Topic Statement: T.J. Watt is the most indispensable player on the Steelers.

Explanation: I’m trying to make the statement as general as possible, but you can factor in a number of variables. A healthy franchise quarterback is always, almost by necessity, the most valuable player in any given year, but if you take a broader picture, and considering the timeline of their careers, you can make the case for somebody else. I’m making that case for T.J. Watt, going into his third year, whereas Ben Roethlisberger may be at or near the end of his road.

Buy:

First of all, don’t be surprised when Watt is co-captain for the defense next year with Cameron Heyward.

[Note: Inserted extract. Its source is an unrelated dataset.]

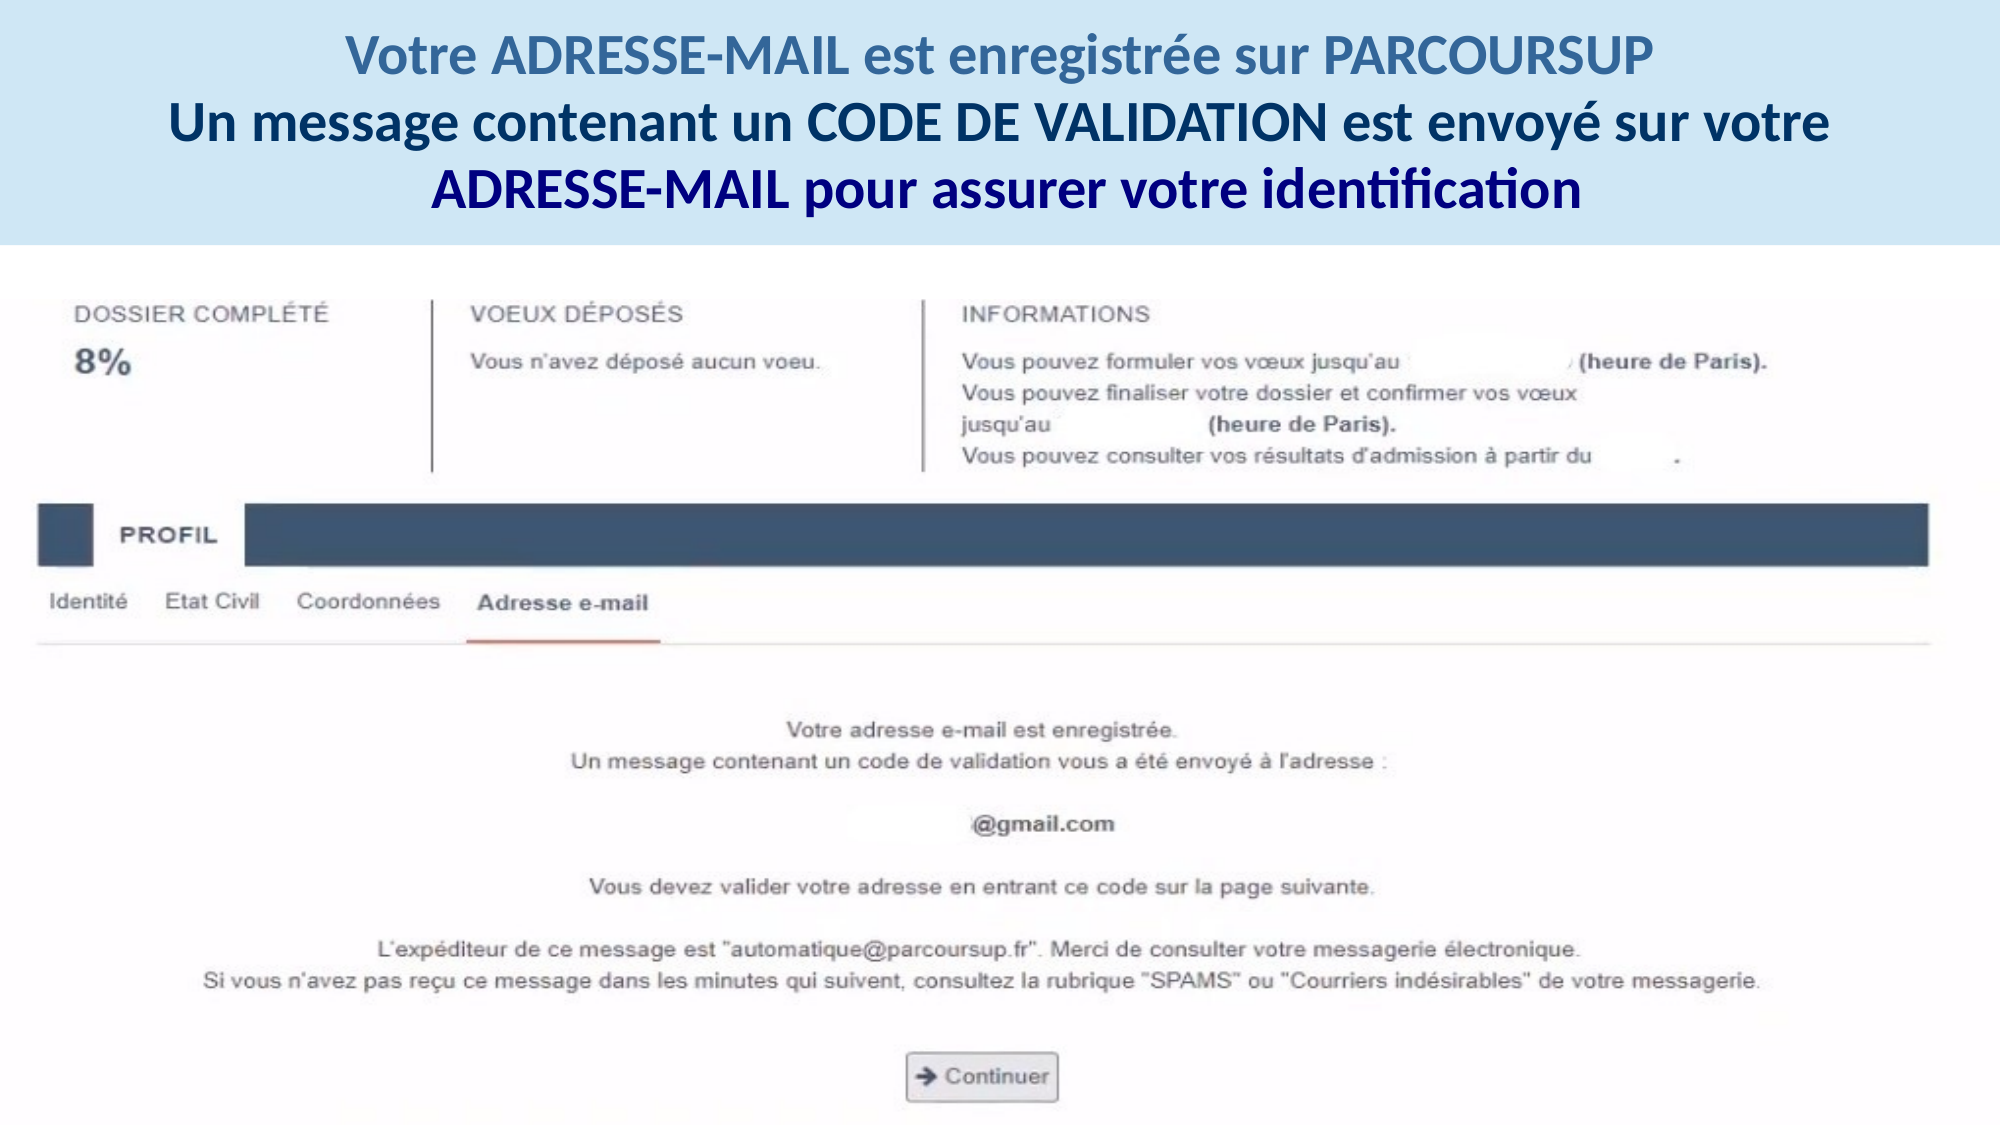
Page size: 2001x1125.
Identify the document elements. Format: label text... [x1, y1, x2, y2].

I’m not sure when’s the last time somebody has earned captain honors for the Steelers on offense or defense by his fourth season, but he’s clearly earned it, and I expect him to step up in a leadership role in a major way in 2020.

He is just entering the prime of his career right now, and is already a dominant player. The pass rusher is the second-most important person on the field behind the passer, and if you can get the other team’s passer on the ground enough, or to influence enough of his throws, you can really compensate a lot for your own passer.

Just in terms of the timeline, Watt is going to be here a lot longer than Roethlisberger is. Watt has maybe another decade. Roethlisberger has two years, and that’s assuming he even makes it back this year. To answer the question simply, Watt is the last player I would want to remove from this roster to never see again.

Sell:

The championship window is tied to the quarterback position. Without a championship-level quarterback, or at least one capable of turning it on in the postseason, you don’t win. Just look at the past two decades or so of Super Bowl winners. Between Patrick Mahomes and Jimmy Garoppolo, this year will be no different (you’re a fool if you look at Garoppolo’s postseason stats).

In other words, two years of a franchise quarterback is worth more than 10 years of a pass rusher on a roster without one. You have a chance in those two years that you don’t in the other eight.

And besides, coverage outweighs even a pass rush. You saw how Minkah Fitzpatrick transformed the defense. Fitzpatrick is Watt’s favorite player at this point. Teams don’t even want to throw to him. And he’s even younger than Watt. If there is any defender who is the least expendable to this roster long-term, it’s him, not Watt. But when you have a franchise quarterback, that is always the automatic answer.